▶ Exercise description:
Return each line of the data below that contains the string "보고서의".

▶ Given records:
══════════════════════════════

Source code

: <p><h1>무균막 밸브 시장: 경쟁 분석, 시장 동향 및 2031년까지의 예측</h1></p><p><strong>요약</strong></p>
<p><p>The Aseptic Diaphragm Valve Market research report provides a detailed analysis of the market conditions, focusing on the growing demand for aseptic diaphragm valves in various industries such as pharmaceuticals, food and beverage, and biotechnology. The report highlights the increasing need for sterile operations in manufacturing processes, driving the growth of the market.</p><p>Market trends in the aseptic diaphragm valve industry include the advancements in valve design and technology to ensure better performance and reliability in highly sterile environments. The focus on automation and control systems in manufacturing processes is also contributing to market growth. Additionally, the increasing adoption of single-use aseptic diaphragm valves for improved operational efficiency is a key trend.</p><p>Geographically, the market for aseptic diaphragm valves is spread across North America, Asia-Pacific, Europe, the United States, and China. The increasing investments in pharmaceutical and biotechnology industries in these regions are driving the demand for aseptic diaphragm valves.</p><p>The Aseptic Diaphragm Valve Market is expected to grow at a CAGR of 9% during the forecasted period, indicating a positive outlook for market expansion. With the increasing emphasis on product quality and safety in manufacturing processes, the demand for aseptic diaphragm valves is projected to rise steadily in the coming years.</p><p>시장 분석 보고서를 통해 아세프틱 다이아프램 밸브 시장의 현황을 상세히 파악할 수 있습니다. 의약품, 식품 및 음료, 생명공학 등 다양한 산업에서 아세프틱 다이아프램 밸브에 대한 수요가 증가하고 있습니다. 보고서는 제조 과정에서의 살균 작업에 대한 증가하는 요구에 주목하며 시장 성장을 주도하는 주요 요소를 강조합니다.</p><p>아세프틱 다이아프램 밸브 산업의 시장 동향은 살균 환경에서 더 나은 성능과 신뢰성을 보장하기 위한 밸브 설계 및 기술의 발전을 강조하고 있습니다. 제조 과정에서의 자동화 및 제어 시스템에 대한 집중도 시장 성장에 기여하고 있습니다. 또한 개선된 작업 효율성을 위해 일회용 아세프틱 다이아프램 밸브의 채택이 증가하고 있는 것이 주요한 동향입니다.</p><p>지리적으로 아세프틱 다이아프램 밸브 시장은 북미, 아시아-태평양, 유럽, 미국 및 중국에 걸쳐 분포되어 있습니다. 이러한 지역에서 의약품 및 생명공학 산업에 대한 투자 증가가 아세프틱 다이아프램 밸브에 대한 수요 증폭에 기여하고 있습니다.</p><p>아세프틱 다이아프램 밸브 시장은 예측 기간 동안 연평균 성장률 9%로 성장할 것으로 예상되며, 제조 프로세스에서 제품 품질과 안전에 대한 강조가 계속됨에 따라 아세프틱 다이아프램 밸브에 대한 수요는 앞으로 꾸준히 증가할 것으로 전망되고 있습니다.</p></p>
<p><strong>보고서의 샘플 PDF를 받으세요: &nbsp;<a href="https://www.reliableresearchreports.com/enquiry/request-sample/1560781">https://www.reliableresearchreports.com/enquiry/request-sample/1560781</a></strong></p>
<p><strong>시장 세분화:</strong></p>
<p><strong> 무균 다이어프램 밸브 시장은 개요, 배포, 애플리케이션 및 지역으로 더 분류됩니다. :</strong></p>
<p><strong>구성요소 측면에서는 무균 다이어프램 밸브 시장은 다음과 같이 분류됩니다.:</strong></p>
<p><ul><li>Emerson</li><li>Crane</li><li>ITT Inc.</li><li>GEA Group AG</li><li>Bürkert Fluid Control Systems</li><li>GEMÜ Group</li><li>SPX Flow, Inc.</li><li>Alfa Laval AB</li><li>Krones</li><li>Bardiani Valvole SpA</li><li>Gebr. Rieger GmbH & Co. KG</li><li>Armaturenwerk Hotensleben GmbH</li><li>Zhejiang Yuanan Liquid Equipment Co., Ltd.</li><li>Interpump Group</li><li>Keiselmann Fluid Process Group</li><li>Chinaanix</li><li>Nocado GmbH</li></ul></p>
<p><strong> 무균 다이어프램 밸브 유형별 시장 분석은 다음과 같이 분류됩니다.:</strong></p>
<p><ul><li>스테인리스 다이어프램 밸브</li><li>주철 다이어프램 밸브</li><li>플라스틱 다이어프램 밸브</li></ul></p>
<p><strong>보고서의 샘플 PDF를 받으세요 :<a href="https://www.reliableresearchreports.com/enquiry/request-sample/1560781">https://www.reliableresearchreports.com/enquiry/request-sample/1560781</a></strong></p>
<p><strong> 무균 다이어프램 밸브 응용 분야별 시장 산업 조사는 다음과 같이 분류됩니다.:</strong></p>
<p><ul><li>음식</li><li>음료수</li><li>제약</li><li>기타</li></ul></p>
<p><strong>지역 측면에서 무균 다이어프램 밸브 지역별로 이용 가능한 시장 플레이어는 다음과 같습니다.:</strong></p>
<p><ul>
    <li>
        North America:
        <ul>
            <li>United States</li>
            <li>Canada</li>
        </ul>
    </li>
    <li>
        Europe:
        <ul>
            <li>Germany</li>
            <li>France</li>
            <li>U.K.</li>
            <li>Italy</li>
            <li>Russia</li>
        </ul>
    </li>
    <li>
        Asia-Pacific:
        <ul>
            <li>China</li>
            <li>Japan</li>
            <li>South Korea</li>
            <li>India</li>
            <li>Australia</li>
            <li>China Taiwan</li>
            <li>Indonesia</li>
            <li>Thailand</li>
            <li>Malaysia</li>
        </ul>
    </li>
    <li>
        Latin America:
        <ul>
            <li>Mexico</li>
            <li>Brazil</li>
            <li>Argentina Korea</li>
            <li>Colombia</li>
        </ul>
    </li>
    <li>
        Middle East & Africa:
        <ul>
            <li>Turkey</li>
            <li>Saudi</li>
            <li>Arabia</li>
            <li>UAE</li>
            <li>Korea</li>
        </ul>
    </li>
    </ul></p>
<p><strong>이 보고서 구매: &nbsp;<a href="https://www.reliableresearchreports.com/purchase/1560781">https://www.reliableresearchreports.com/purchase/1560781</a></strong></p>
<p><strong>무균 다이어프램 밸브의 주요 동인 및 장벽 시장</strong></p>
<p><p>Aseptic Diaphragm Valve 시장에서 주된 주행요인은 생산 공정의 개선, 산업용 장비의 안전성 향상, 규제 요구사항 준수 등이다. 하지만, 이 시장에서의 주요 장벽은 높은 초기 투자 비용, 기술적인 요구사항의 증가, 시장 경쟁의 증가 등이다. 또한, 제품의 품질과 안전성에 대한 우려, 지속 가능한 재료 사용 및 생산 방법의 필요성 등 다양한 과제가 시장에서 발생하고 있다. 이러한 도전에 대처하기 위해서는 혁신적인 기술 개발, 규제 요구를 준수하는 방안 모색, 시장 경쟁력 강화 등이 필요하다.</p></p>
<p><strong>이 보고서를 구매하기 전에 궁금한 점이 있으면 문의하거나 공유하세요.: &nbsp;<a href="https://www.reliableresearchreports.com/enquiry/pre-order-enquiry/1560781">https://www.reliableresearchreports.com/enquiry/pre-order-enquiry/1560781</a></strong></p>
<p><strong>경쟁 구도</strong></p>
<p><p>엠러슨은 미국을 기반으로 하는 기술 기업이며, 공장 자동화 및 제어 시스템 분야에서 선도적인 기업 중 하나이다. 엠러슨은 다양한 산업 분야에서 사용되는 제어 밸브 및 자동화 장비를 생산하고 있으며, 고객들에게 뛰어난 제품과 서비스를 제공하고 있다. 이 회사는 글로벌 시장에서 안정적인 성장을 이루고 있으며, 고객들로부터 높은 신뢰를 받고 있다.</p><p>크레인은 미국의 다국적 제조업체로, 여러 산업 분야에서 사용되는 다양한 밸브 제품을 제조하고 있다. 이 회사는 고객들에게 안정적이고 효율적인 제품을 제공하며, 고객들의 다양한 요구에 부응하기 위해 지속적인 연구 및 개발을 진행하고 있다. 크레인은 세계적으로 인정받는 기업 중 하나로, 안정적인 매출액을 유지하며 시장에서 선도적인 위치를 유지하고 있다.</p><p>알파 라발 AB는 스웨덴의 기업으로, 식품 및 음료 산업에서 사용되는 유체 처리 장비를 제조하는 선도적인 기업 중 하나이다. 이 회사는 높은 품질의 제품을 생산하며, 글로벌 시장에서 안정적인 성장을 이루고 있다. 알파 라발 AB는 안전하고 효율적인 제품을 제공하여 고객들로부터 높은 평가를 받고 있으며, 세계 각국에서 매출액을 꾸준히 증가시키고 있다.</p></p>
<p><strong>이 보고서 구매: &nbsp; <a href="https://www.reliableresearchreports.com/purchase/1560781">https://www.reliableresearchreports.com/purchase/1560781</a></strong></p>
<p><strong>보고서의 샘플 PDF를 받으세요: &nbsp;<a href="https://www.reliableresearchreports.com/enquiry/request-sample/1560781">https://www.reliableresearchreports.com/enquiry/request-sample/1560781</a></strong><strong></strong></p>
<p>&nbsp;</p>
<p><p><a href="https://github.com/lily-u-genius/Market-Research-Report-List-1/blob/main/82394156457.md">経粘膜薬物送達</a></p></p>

══════════════════════════════

▶ Exercise result:
<p><strong>보고서의 샘플 PDF를 받으세요: &nbsp;<a href="https://www.reliableresearchreports.com/enquiry/request-sample/1560781">https://www.reliableresearchreports.com/enquiry/request-sample/1560781</a></strong></p>
<p><strong>보고서의 샘플 PDF를 받으세요 :<a href="https://www.reliableresearchreports.com/enquiry/request-sample/1560781">https://www.reliableresearchreports.com/enquiry/request-sample/1560781</a></strong></p>
<p><strong>보고서의 샘플 PDF를 받으세요: &nbsp;<a href="https://www.reliableresearchreports.com/enquiry/request-sample/1560781">https://www.reliableresearchreports.com/enquiry/request-sample/1560781</a></strong><strong></strong></p>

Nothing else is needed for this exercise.